Depending on your outlook, the US Treasury's bailout of General Motors, Chrysler (now FCA) and their financing divisions under the Troubled Asset Relief Program was either a complete boondoggle or a savvy move to secure the future of some major employers. Regardless of where you fall, the auto industry bailout has officially ended, and the numbers have been tallied. Of the $79.69 billion that the Feds invested to keep the automakers afloat, it recouped $70.43 billion – a net loss of $9.26 billion.

The final nail in the coffin for the auto bailout came in December 2014 when the Feds sold its shares in Ally Financial, formerly GMAC. The deal turned out pretty good for the government too because the investment turned a 2.4 billion profit. The actual automakers have long been out of the Treasury's hands, though. The current FCA paid back its loans six years early in 2011, the Treasury sold of the last shares of GM in late 2013.

According to The Detroit News, the government's books actually show an official loss on the auto bailouts of $16.56 billion. The difference is because the larger figure does not include the interest or dividends paid by the borrowers on the amount lent. While it's easy to see fault in any red ink on the Feds' massive investment, the number is less than some earlier estimates. At one time, deficits around $44 billion were thought possible, and another put things at a $20.3 billion loss.

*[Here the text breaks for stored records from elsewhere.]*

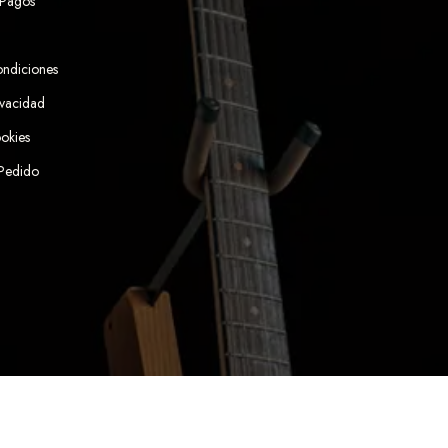
 Pagos
ondiciones
ivacidad
ookies
 Pedido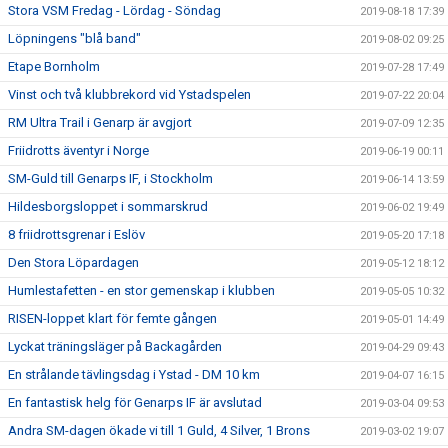
Stora VSM Fredag - Lördag - Söndag
2019-08-18 17:39
Löpningens "blå band"
2019-08-02 09:25
Etape Bornholm
2019-07-28 17:49
Vinst och två klubbrekord vid Ystadspelen
2019-07-22 20:04
RM Ultra Trail i Genarp är avgjort
2019-07-09 12:35
Friidrotts äventyr i Norge
2019-06-19 00:11
SM-Guld till Genarps IF, i Stockholm
2019-06-14 13:59
Hildesborgsloppet i sommarskrud
2019-06-02 19:49
8 friidrottsgrenar i Eslöv
2019-05-20 17:18
Den Stora Löpardagen
2019-05-12 18:12
Humlestafetten - en stor gemenskap i klubben
2019-05-05 10:32
RISEN-loppet klart för femte gången
2019-05-01 14:49
Lyckat träningsläger på Backagården
2019-04-29 09:43
En strålande tävlingsdag i Ystad - DM 10 km
2019-04-07 16:15
En fantastisk helg för Genarps IF är avslutad
2019-03-04 09:53
Andra SM-dagen ökade vi till 1 Guld, 4 Silver, 1 Brons
2019-03-02 19:07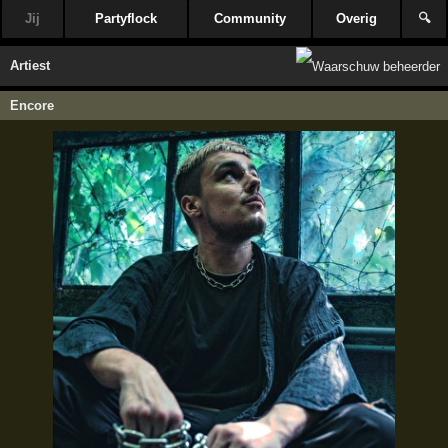
Jij
Partyflock
Community
Overig
🔍
Artiest
Encore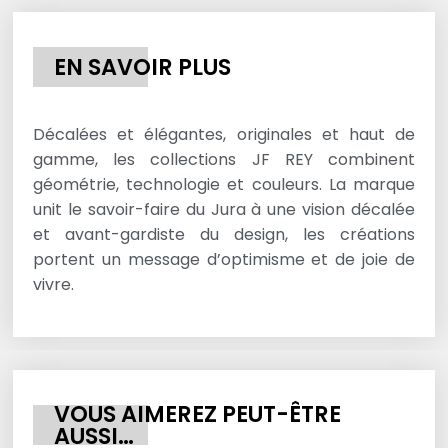
EN SAVOIR PLUS
Décalées et élégantes, originales et haut de
gamme, les collections JF REY combinent
géométrie, technologie et couleurs. La marque
unit le savoir-faire du Jura à une vision décalée
et avant-gardiste du design, les créations
portent un message d’optimisme et de joie de
vivre.
VOUS AIMEREZ PEUT-ÊTRE
AUSSI…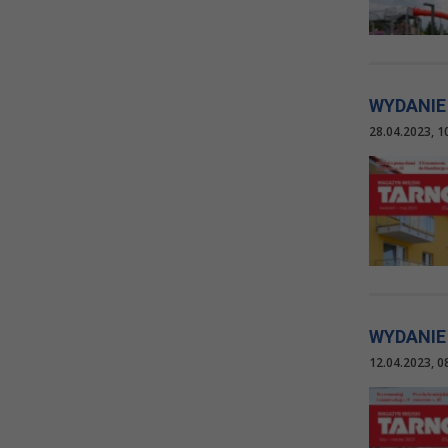
WYDANIE
28.04.2023, 1
WYDANIE
12.04.2023, 0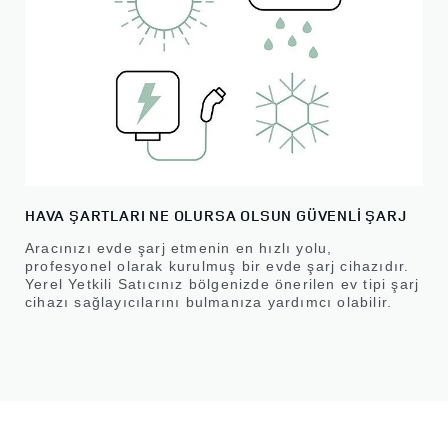
HAVA ŞARTLARI NE OLURSA OLSUN GÜVENLİ ŞARJ
Aracınızı evde şarj etmenin en hızlı yolu,
profesyonel olarak kurulmuş bir evde şarj cihazıdır.
Yerel Yetkili Satıcınız bölgenizde önerilen ev tipi şarj
cihazı sağlayıcılarını bulmanıza yardımcı olabilir.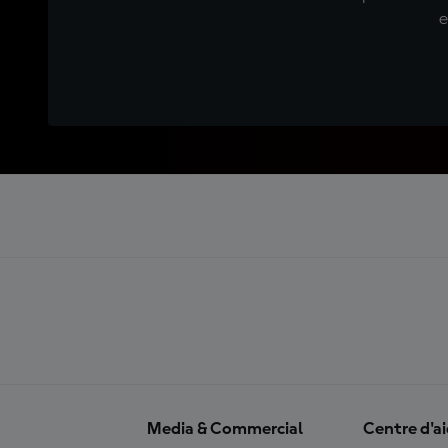
e
Media & Commercial
Centre d'a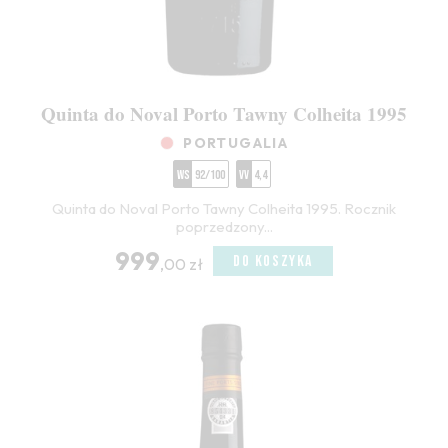
Quinta do Noval Porto Tawny Colheita 1995
PORTUGALIA
WS
92/100
VV
4,4
Quinta do Noval Porto Tawny Colheita 1995. Rocznik
poprzedzony...
999
DO KOSZYKA
,00 zł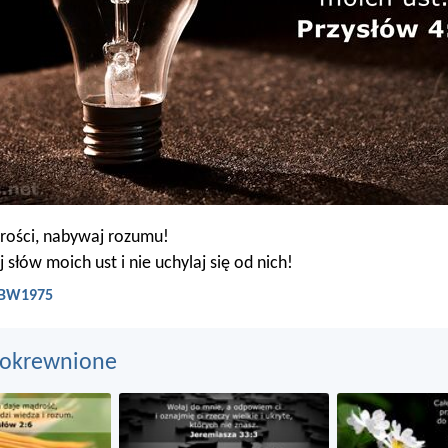
ości, nabywaj rozumu!
 słów moich ust i nie uchylaj się od nich!
- BW1975
pokrewnione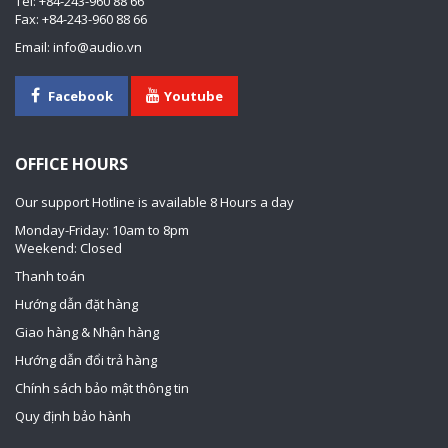
Tel: +84-243-960 88 66
Fax: +84-243-960 88 66
Email: info@audio.vn
Facebook
Youtube
OFFICE HOURS
Our support Hotline is available 8 Hours a day
Monday-Friday: 10am to 8pm
Weekend: Closed
Thanh toán
Hướng dẫn đặt hàng
Giao hàng & Nhận hàng
Hướng dẫn đổi trả hàng
Chính sách bảo mật thông tin
Quy định bảo hành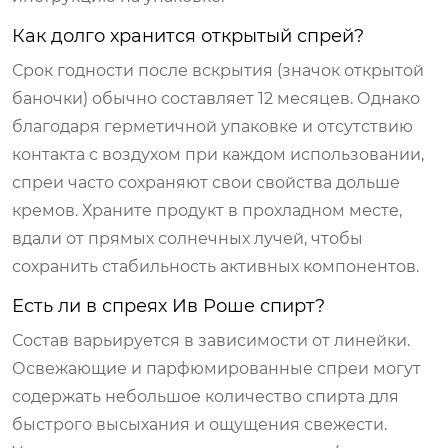
Как долго хранится открытый спрей?
Срок годности после вскрытия (значок открытой
баночки) обычно составляет 12 месяцев. Однако
благодаря герметичной упаковке и отсутствию
контакта с воздухом при каждом использовании,
спреи часто сохраняют свои свойства дольше
кремов. Храните продукт в прохладном месте,
вдали от прямых солнечных лучей, чтобы
сохранить стабильность активных компонентов.
Есть ли в спреях Ив Роше спирт?
Состав варьируется в зависимости от линейки.
Освежающие и парфюмированные спреи могут
содержать небольшое количество спирта для
быстрого высыхания и ощущения свежести.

Outside of just the government losing money, the bailouts might have helped the overall economy. A study from the Center for Automotive Research last year estimated that the program saved 2.6 million jobs and about $284.4 billion in personal wealth. It also indicated that the Feds' reduction in income tax revenue alone from Chrysler and GM going under could have been around $100 billion for just 2009 and 2010, significantly more than any loss in the bailout.